The momentous and the mundane

Oh, dinner, how you tease me with your needing to be made, every single damn night, unless I was organized and made lots the night before, which works well with winter dinners like chilli and lasagne but somehow rarely manages to cut it in the summer, when I have all these leaves and tomatoes and things.

I don’t know what we’re eating, don’t bug me. There’s hours yet to dinner time. Well, one hour, maybe. Dash has a baseball game to which his father will take him, and Mabel and I are on track for an early bedtime, seeing as how yesterday was one of those thankfully-not-common nights when I held her for several hours because she has a phlegmy cough (sorry, were you eating?) and was borderline feverish and I felt she needed to be propped up in bed but couldn’t engineer that unless she was actually on me. Which is not so conducive to me sleeping either. It was like old times with a snurfly newborn. Except she didn’t nurse. Which really is quite lovely and amazing, because it would have been a lot more tedious this time last year (or even a few months ago) when she’d have been latched on all night as well.

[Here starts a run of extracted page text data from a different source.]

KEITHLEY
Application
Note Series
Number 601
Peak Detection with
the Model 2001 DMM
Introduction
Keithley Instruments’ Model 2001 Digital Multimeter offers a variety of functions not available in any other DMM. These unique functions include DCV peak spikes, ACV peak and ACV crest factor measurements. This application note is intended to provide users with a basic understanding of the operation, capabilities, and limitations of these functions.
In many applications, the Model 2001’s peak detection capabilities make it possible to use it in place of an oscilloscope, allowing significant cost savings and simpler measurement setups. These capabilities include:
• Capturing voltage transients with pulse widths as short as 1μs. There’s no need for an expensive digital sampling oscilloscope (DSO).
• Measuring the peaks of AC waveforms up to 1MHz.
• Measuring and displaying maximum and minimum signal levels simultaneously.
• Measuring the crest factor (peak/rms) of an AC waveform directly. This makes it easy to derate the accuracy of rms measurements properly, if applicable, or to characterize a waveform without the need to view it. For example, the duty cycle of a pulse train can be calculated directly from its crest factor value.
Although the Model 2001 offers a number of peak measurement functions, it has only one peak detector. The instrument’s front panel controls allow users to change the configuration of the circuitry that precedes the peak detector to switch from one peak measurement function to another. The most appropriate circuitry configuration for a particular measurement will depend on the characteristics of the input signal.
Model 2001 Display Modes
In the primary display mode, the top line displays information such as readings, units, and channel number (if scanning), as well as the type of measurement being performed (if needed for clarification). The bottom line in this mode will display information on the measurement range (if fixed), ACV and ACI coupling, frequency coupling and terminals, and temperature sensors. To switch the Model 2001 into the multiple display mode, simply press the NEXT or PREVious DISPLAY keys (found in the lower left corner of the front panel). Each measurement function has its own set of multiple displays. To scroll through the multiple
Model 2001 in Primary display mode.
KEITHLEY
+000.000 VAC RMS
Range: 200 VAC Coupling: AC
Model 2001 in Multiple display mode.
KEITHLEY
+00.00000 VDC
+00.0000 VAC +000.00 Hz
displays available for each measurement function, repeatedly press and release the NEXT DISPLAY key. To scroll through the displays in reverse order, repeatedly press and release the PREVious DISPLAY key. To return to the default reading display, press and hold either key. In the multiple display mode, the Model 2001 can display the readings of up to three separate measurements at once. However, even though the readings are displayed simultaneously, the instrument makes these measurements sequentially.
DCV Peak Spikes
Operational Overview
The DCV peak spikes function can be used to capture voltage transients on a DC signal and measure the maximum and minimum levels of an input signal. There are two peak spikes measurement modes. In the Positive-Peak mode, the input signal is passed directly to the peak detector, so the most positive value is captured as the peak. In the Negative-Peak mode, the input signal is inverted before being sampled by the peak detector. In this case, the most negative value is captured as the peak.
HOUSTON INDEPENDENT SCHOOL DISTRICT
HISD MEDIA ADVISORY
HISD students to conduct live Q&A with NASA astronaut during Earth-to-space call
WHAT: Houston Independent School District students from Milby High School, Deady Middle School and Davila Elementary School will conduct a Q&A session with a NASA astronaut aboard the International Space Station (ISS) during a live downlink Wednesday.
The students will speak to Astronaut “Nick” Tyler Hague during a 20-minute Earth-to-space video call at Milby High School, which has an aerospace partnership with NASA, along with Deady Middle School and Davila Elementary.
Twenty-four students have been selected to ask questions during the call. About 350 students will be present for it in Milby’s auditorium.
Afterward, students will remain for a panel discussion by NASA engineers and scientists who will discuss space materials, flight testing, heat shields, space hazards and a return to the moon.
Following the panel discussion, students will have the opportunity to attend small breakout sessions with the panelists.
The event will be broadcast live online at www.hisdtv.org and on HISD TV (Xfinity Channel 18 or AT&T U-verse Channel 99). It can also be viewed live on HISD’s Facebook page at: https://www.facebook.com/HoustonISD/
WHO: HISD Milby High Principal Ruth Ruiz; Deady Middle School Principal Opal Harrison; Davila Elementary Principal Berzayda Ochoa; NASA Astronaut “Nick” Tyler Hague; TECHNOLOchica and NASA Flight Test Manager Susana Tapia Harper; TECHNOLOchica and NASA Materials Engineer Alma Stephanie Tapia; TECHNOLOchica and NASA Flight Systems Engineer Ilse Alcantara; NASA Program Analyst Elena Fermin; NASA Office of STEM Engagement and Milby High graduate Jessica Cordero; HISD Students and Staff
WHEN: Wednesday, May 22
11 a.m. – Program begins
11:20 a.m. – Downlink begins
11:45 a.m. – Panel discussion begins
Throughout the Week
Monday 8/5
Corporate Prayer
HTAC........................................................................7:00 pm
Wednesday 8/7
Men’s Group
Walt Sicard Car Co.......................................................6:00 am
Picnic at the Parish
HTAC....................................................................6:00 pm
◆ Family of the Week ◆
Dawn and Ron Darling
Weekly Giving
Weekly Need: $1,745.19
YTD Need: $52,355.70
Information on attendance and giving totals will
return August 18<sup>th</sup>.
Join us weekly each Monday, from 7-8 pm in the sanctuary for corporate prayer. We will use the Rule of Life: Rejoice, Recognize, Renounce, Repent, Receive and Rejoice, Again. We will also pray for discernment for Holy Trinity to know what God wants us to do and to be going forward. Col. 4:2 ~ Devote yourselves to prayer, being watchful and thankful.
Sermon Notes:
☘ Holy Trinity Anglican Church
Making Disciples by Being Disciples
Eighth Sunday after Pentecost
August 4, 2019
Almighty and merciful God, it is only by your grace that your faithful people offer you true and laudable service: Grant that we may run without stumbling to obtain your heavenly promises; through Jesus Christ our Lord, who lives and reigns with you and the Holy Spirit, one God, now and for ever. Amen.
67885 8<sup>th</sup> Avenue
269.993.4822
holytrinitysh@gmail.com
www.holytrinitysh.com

And you know, the funny thing is that she seems (seems, I say, not counting any chickens) to be dropping the morning nurse as well, the only one we have left, the one she was so adamant to keep. A few non-standard mornings have distracted her from remembering at the point when she normally would, and it’s possible – just possible – that we will have weaned at four-and-a-half after all. Which is nicely matching her brother’s age of weaning, and let me emphasize this may mean that I will soon be no longer lactating for the first time in seven years . Seven straight years. That’s a long time. For all I know, my boobs might schlurrpp themselves into tiny fried eggs when they figure out what’s going on. Or, more probably into the sort of things I could helpfully roll up before stuffing into a bra. Sigh.

This is not what I was going to say, but is it ever? Stream of consciousness, baby.

Oh, I know.

There are only thirteen and a half days left of school before summer. Hold me.

Four-year-old girl in stripey leggings
Gratuitous photo of Mabel, hiding around the corner the more safely to watch a scary part of The Princess Bride.